Our day began with another pleasant breakfast at the hotel. I discovered that they had a decent wifi signal out here. While you may bemoan Americans bringing laptops to breakfast, all the Italians present were obsessively playing with their iPhones.
And I had a reason to be online. Our goal for the day was to reach the town of Cefalu and I had to figure out the TrenItalia schedules and how to make it to Palermo Centrale station. Google maps gave me pretty decent directions and we made it with time to spare to catch the 11:05 train. In the past, I have been spoiled by my TrenItalia experiences taking the high speed frecciarossa trains to Lecce and Milan last summer. This was my first experience with second class on a regional train. It was not as bad as I expected, and for 5€ a ticket it was also quite a bargain!
A little history here. Cefalù comes from the Greek word for headland. The town is indeed located at the base of a huge headland, and no doubt that is what attracted not only the Greeks but the Normans many centuries later. Wherever the Normans went, it seems like the second thing they built after a fortress was a church. The Cathedral here in Cefalù is all that remains of the Norman era.

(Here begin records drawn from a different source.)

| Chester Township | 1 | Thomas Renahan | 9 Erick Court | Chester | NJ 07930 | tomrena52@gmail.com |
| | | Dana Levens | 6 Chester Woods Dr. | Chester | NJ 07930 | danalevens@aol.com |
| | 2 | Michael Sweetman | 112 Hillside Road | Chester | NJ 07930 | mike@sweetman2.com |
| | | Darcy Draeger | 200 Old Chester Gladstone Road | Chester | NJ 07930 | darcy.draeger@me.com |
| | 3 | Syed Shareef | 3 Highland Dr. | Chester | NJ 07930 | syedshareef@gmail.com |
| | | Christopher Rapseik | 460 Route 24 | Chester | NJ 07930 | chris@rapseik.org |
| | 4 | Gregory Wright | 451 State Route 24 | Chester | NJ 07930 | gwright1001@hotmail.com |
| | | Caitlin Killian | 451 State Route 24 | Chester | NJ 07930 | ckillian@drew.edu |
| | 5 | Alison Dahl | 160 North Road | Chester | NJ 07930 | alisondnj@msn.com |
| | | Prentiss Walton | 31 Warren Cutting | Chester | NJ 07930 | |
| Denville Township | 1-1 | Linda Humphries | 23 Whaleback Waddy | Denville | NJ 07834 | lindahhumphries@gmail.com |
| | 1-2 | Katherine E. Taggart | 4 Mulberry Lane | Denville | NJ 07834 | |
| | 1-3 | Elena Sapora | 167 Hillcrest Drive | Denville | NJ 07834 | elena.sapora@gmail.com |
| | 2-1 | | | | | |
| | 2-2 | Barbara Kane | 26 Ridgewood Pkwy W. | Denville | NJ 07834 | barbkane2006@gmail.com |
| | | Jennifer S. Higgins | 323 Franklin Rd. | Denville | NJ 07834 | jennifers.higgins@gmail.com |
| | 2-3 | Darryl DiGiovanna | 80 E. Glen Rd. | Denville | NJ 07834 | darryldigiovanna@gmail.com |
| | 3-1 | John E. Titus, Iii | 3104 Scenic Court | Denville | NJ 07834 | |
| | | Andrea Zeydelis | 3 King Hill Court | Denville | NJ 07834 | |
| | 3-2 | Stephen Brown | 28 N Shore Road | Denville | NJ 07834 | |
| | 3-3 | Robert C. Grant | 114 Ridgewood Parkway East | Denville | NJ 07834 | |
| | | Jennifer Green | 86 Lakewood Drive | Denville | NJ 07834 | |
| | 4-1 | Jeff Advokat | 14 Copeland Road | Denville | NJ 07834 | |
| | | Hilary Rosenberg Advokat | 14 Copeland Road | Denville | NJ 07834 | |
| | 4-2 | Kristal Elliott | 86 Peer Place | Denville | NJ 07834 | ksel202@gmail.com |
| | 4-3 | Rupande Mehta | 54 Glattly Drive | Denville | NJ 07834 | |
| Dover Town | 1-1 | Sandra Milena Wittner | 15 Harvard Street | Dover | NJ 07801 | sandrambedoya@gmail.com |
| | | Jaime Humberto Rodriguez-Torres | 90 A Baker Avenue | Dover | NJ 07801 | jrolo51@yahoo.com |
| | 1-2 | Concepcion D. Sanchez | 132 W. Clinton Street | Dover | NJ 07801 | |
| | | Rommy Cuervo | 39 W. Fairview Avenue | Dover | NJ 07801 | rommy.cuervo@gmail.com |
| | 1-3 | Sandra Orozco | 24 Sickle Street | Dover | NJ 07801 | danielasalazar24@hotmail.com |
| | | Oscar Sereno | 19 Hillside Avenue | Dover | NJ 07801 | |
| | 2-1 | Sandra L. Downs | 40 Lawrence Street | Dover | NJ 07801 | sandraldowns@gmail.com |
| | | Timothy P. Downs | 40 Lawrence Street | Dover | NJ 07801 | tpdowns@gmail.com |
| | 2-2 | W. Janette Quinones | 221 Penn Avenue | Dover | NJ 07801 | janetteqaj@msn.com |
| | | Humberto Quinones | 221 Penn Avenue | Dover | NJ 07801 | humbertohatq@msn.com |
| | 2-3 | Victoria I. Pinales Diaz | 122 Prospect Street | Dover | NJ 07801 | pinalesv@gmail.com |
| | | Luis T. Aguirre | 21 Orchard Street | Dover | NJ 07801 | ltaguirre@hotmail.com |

As Norman architecture goes, it is not one of the more impressive efforts, at least inside. The mosaic work was never finished and the rest of the decoration is a hodgepodge of Gothic, Baroque, and modern.

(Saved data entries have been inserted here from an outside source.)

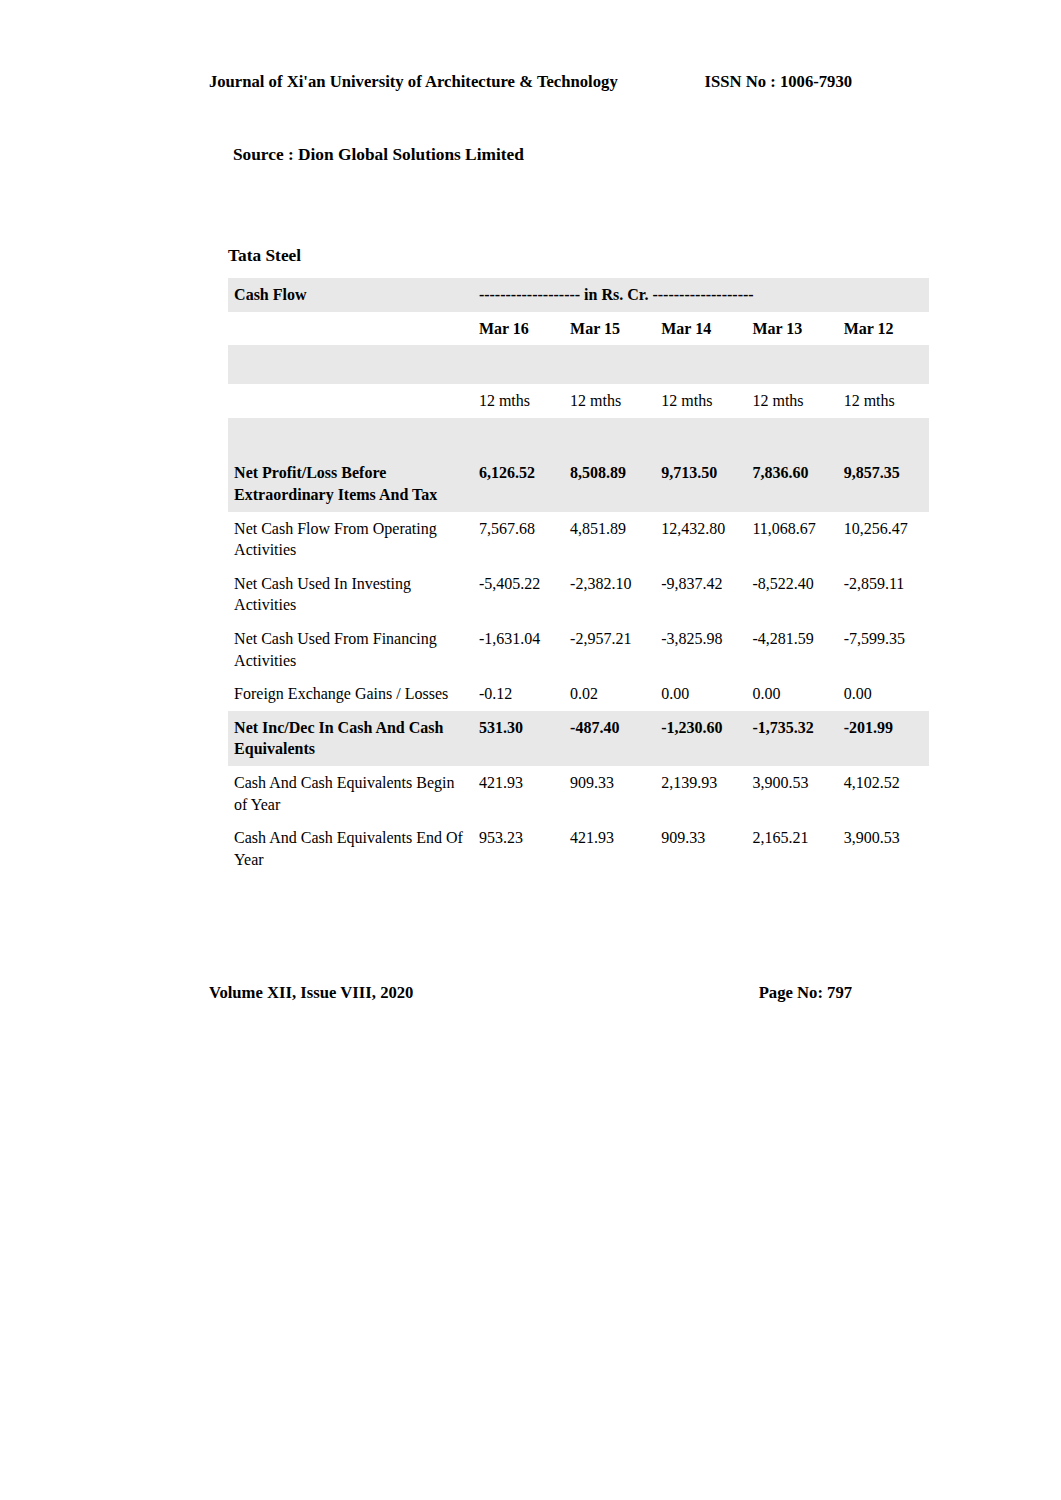Journal of Xi'an University of Architecture & Technology
ISSN No : 1006-7930
Source : Dion Global Solutions Limited
Tata Steel
| Cash Flow | ------------------- in Rs. Cr. ------------------- |
| | Mar 16 | Mar 15 | Mar 14 | Mar 13 | Mar 12 |
| | 12 mths | 12 mths | 12 mths | 12 mths | 12 mths |
| Net Profit/Loss Before Extraordinary Items And Tax | 6,126.52 | 8,508.89 | 9,713.50 | 7,836.60 | 9,857.35 |
| Net Cash Flow From Operating Activities | 7,567.68 | 4,851.89 | 12,432.80 | 11,068.67 | 10,256.47 |
| Net Cash Used In Investing Activities | -5,405.22 | -2,382.10 | -9,837.42 | -8,522.40 | -2,859.11 |
| Net Cash Used From Financing Activities | -1,631.04 | -2,957.21 | -3,825.98 | -4,281.59 | -7,599.35 |
| Foreign Exchange Gains / Losses | -0.12 | 0.02 | 0.00 | 0.00 | 0.00 |
| Net Inc/Dec In Cash And Cash Equivalents | 531.30 | -487.40 | -1,230.60 | -1,735.32 | -201.99 |
| Cash And Cash Equivalents Begin of Year | 421.93 | 909.33 | 2,139.93 | 3,900.53 | 4,102.52 |
| Cash And Cash Equivalents End Of Year | 953.23 | 421.93 | 909.33 | 2,165.21 | 3,900.53 |
Volume XII, Issue VIII, 2020
Page No: 797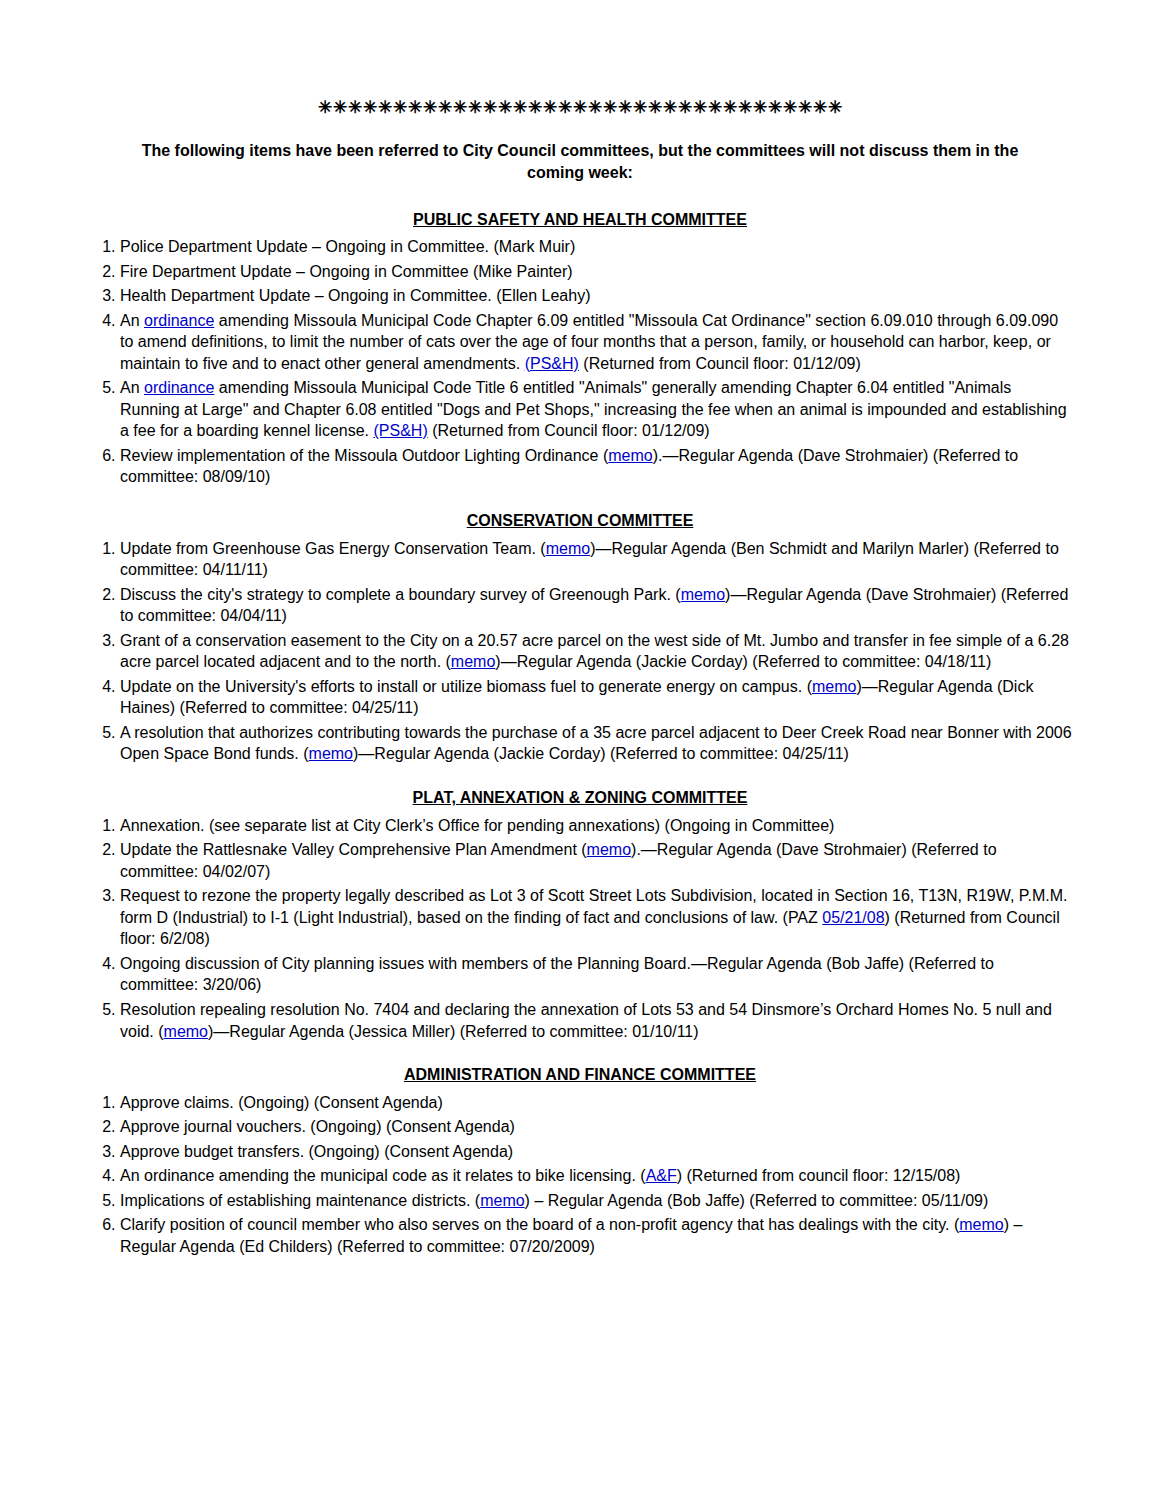✳✳✳✳✳✳✳✳✳✳✳✳✳✳✳✳✳✳✳✳✳✳✳✳✳✳✳✳✳✳✳✳✳✳✳
The following items have been referred to City Council committees, but the committees will not discuss them in the coming week:
PUBLIC SAFETY AND HEALTH COMMITTEE
Police Department Update – Ongoing in Committee. (Mark Muir)
Fire Department Update – Ongoing in Committee (Mike Painter)
Health Department Update – Ongoing in Committee. (Ellen Leahy)
An ordinance amending Missoula Municipal Code Chapter 6.09 entitled "Missoula Cat Ordinance" section 6.09.010 through 6.09.090 to amend definitions, to limit the number of cats over the age of four months that a person, family, or household can harbor, keep, or maintain to five and to enact other general amendments. (PS&H) (Returned from Council floor: 01/12/09)
An ordinance amending Missoula Municipal Code Title 6 entitled "Animals" generally amending Chapter 6.04 entitled "Animals Running at Large" and Chapter 6.08 entitled "Dogs and Pet Shops," increasing the fee when an animal is impounded and establishing a fee for a boarding kennel license. (PS&H) (Returned from Council floor: 01/12/09)
Review implementation of the Missoula Outdoor Lighting Ordinance (memo).—Regular Agenda (Dave Strohmaier) (Referred to committee: 08/09/10)
CONSERVATION COMMITTEE
Update from Greenhouse Gas Energy Conservation Team. (memo)—Regular Agenda (Ben Schmidt and Marilyn Marler) (Referred to committee: 04/11/11)
Discuss the city's strategy to complete a boundary survey of Greenough Park. (memo)—Regular Agenda (Dave Strohmaier) (Referred to committee: 04/04/11)
Grant of a conservation easement to the City on a 20.57 acre parcel on the west side of Mt. Jumbo and transfer in fee simple of a 6.28 acre parcel located adjacent and to the north. (memo)—Regular Agenda (Jackie Corday) (Referred to committee: 04/18/11)
Update on the University's efforts to install or utilize biomass fuel to generate energy on campus. (memo)—Regular Agenda (Dick Haines) (Referred to committee: 04/25/11)
A resolution that authorizes contributing towards the purchase of a 35 acre parcel adjacent to Deer Creek Road near Bonner with 2006 Open Space Bond funds. (memo)—Regular Agenda (Jackie Corday) (Referred to committee: 04/25/11)
PLAT, ANNEXATION & ZONING COMMITTEE
Annexation. (see separate list at City Clerk’s Office for pending annexations) (Ongoing in Committee)
Update the Rattlesnake Valley Comprehensive Plan Amendment (memo).—Regular Agenda (Dave Strohmaier) (Referred to committee: 04/02/07)
Request to rezone the property legally described as Lot 3 of Scott Street Lots Subdivision, located in Section 16, T13N, R19W, P.M.M. form D (Industrial) to I-1 (Light Industrial), based on the finding of fact and conclusions of law. (PAZ 05/21/08) (Returned from Council floor: 6/2/08)
Ongoing discussion of City planning issues with members of the Planning Board.—Regular Agenda (Bob Jaffe) (Referred to committee: 3/20/06)
Resolution repealing resolution No. 7404 and declaring the annexation of Lots 53 and 54 Dinsmore’s Orchard Homes No. 5 null and void. (memo)—Regular Agenda (Jessica Miller) (Referred to committee: 01/10/11)
ADMINISTRATION AND FINANCE COMMITTEE
Approve claims. (Ongoing) (Consent Agenda)
Approve journal vouchers. (Ongoing) (Consent Agenda)
Approve budget transfers. (Ongoing) (Consent Agenda)
An ordinance amending the municipal code as it relates to bike licensing. (A&F) (Returned from council floor: 12/15/08)
Implications of establishing maintenance districts. (memo) – Regular Agenda (Bob Jaffe) (Referred to committee: 05/11/09)
Clarify position of council member who also serves on the board of a non-profit agency that has dealings with the city. (memo) – Regular Agenda (Ed Childers) (Referred to committee: 07/20/2009)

Sometime in the nineteenth centuries the Italians became obsessed with these enormous silver altars. We have seen several examples. They all look like some ecclesiastical version of the America’s cup. Whores, politicians, and ugly buildings may all become respectable with age, as John Huston’s character said in Chinatown, but Victorian silver will always be ugly.
We did not spend much time at the church, but like modern Italians we went to see Cefalù’s real attraction, the beach! You can catch glimpses of it as you reach the center.
John was feeling a little dehydrated so we went into a restaurant for a couple bottles of acqua minerale and a quick bite. John jumped in the water while I watched the other patrons. We had two young Spaniards here who could have won the Olympic gold medal for pouting. There was a whole lot of lisping going on as these two argued!
But on to more pleasant topic. The Cefalù beach is justly famous for clear water, lovely sand, and picturesque buildings.
But we had another stop in mind so we did not linger long. We took the train back to Palermo after a short wait at the station. Even without Il Duce, Italian trains run pretty much on time. If only Amtrak were so good!
Our final destination of the afternoon was the Palazzo Mirto. As some of you know, John adores Visconti’s The Leopard, at least in its correctly edited version.
The Leopard is the story of the Prince of Salina, a Sicilian aristocrat, who must adapt to the loss of his status when the southern Kingdom of Naples was forcibly incorporated into the northern Kingdom of Italy. Palazzo Mirto recalls that era. It was the home of the Prince of Mirta and his family. Here is a picture of the last prince
and of his wife.
When the princess died around 1980 she gave the house to the government as a museum. It has been preserved more or less exactly as it was the day she passed away. The place is simply enormous and loaded with all kinds of porcelains and paintings. There was one copy of an English guide that I read as I walked through.
We both loved the Chinese Room.
And if the footboard weren’t a problem, I am sure that this is exactly the bed John would want at home.
We were both taken with the interior courtyard. The fountain is made of marble adorned all kinds of shells. The frescoes on the wall have faded to perfection.
One of the plot points in The Leopard is whether the Prince and his family will be allowed to keep a chapel at his home or whether he must attend Mass with the hoi poloi. Apparently the Prince of Mirta lost this battle and the family chapel had been converted into a puppet theater.
As we left, we visited the old stables where John struck a D. H. Lawrence inspired pose.
This evening I’m working on getting caught up with the blog. John went out to pick up a couple sandwiches and managed to get completely lost. Fortunately, he’s back and it’s time for all of us to go to bed. We need to be alert tomorrow. We pick up the car and start driving around Sicily.